In The Shame Machine (Crown, Mar.), data scientist O’Neil examines how corporations and institutions exploit shame.

How has the weaponization of shame changed in the digital age?

Social media incentives us to dunk on each other. But even in an “old-fashioned” industry like weight loss, it’s changed. Growing up in the fatphobic 1970s and ’80s, the messages about fatphobia were much more direct, more in your face. Nowadays, we have this whole wellness industry where there is a huge amount of language and marketing around pretending we’re not talking about fat-shaming people, we’re talking about health. Everything has become a little bit coded, or very coded.

Can you give an example?

Noom [markets itself] as new agey and non-shaming, but it is in fact the same old fat-shaming. The studies that support it are exactly the same programs of all weight-loss studies, and they all have their little statistical holes. Anyone who doesn’t keep up with their logging of food doesn’t get put in the study, so only the people who stay with it get included, which is probably a very small percentage of all people. The people who stuck with the program are almost by definition the people who have lost weight, and even then, it’s only for a short amount of time.

As a mathematician, you’re trained to spot these kinds of statistical biases. How do you explain them to non-mathematicians?

I don’t even think of myself as a mathematician so much as a communicator at this point. For me, that is the thing: how do I get this mathematical notion to come across to people that desperately need to understand what’s happening? There’s a lot of pseudoscience in all these shaming tactics—if the shaming wasn’t enough, you’re convinced because you’re ashamed to say you don’t have a PhD in math. It’s sadly, in my opinion, a part of the education of scientists—it’s expected that we are going to cast this magical wand to intimidate people. It’s especially wrong at this moment because we are so desperate to get people to trust science. But why would people trust science if it’s been cast as a “shut-up-and-listen” type of magic spell?

Do you have recommendations for people stuck in a shame cycle?

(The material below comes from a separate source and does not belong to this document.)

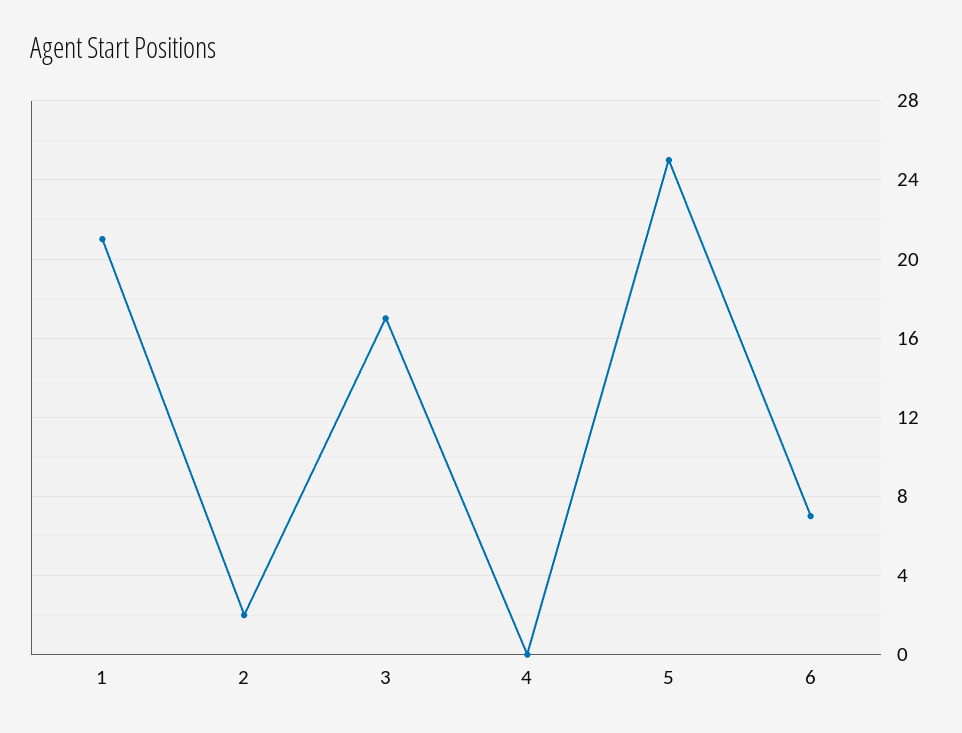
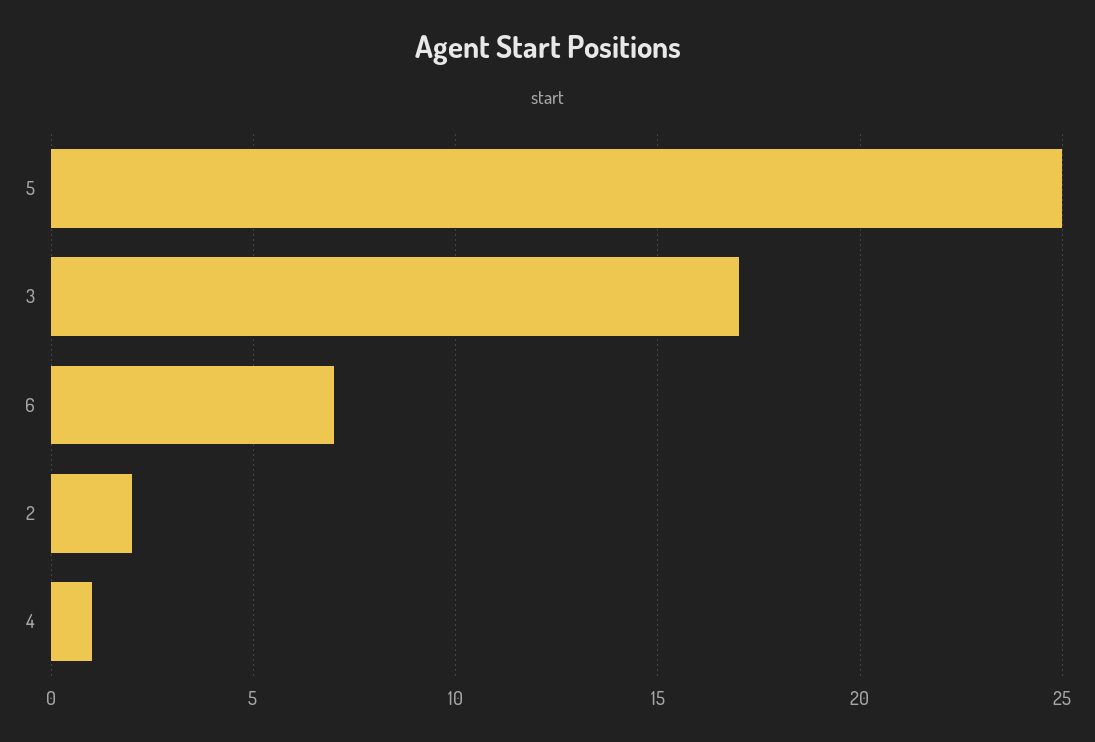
1: 21 -> none
4: 0 -> 1

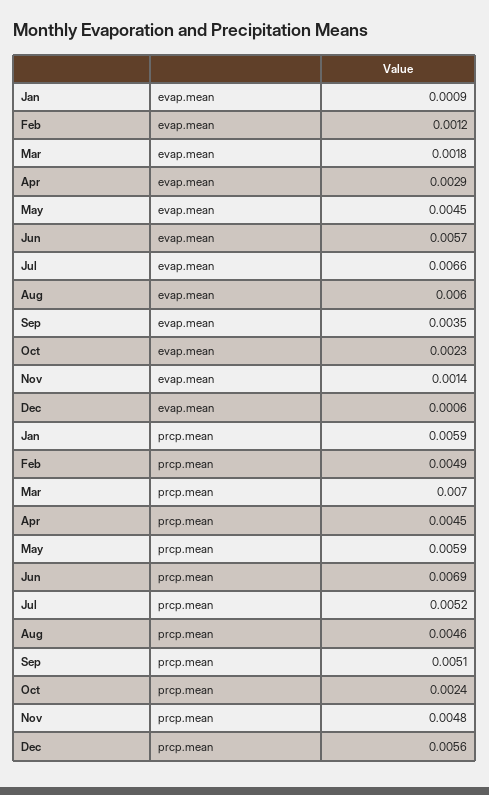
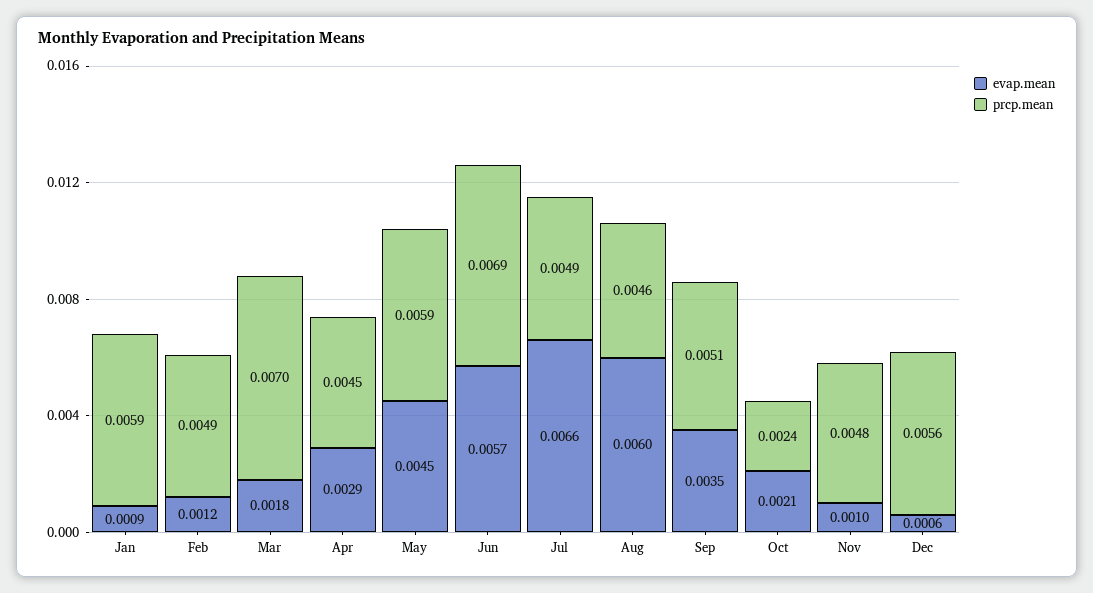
evap.mean, Oct: 0.0023 -> 0.0021
evap.mean, Nov: 0.0014 -> 0.001
prcp.mean, Jul: 0.0052 -> 0.0049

This is not a self-help book. I personally did not get out of shame, although this book has helped me think through my patterns of shame. At this point, I am so aware and always on the prowl for people trying to shame me or other people, I can almost see it as a visible thing. Shame is powerful in a way that is pre-rational—we feel shame faster than our brains can think through it. This is why it’s so successful in getting us to buy stuff or stop asking for our rights, and also why it’s so powerful to have the ability to spot shame.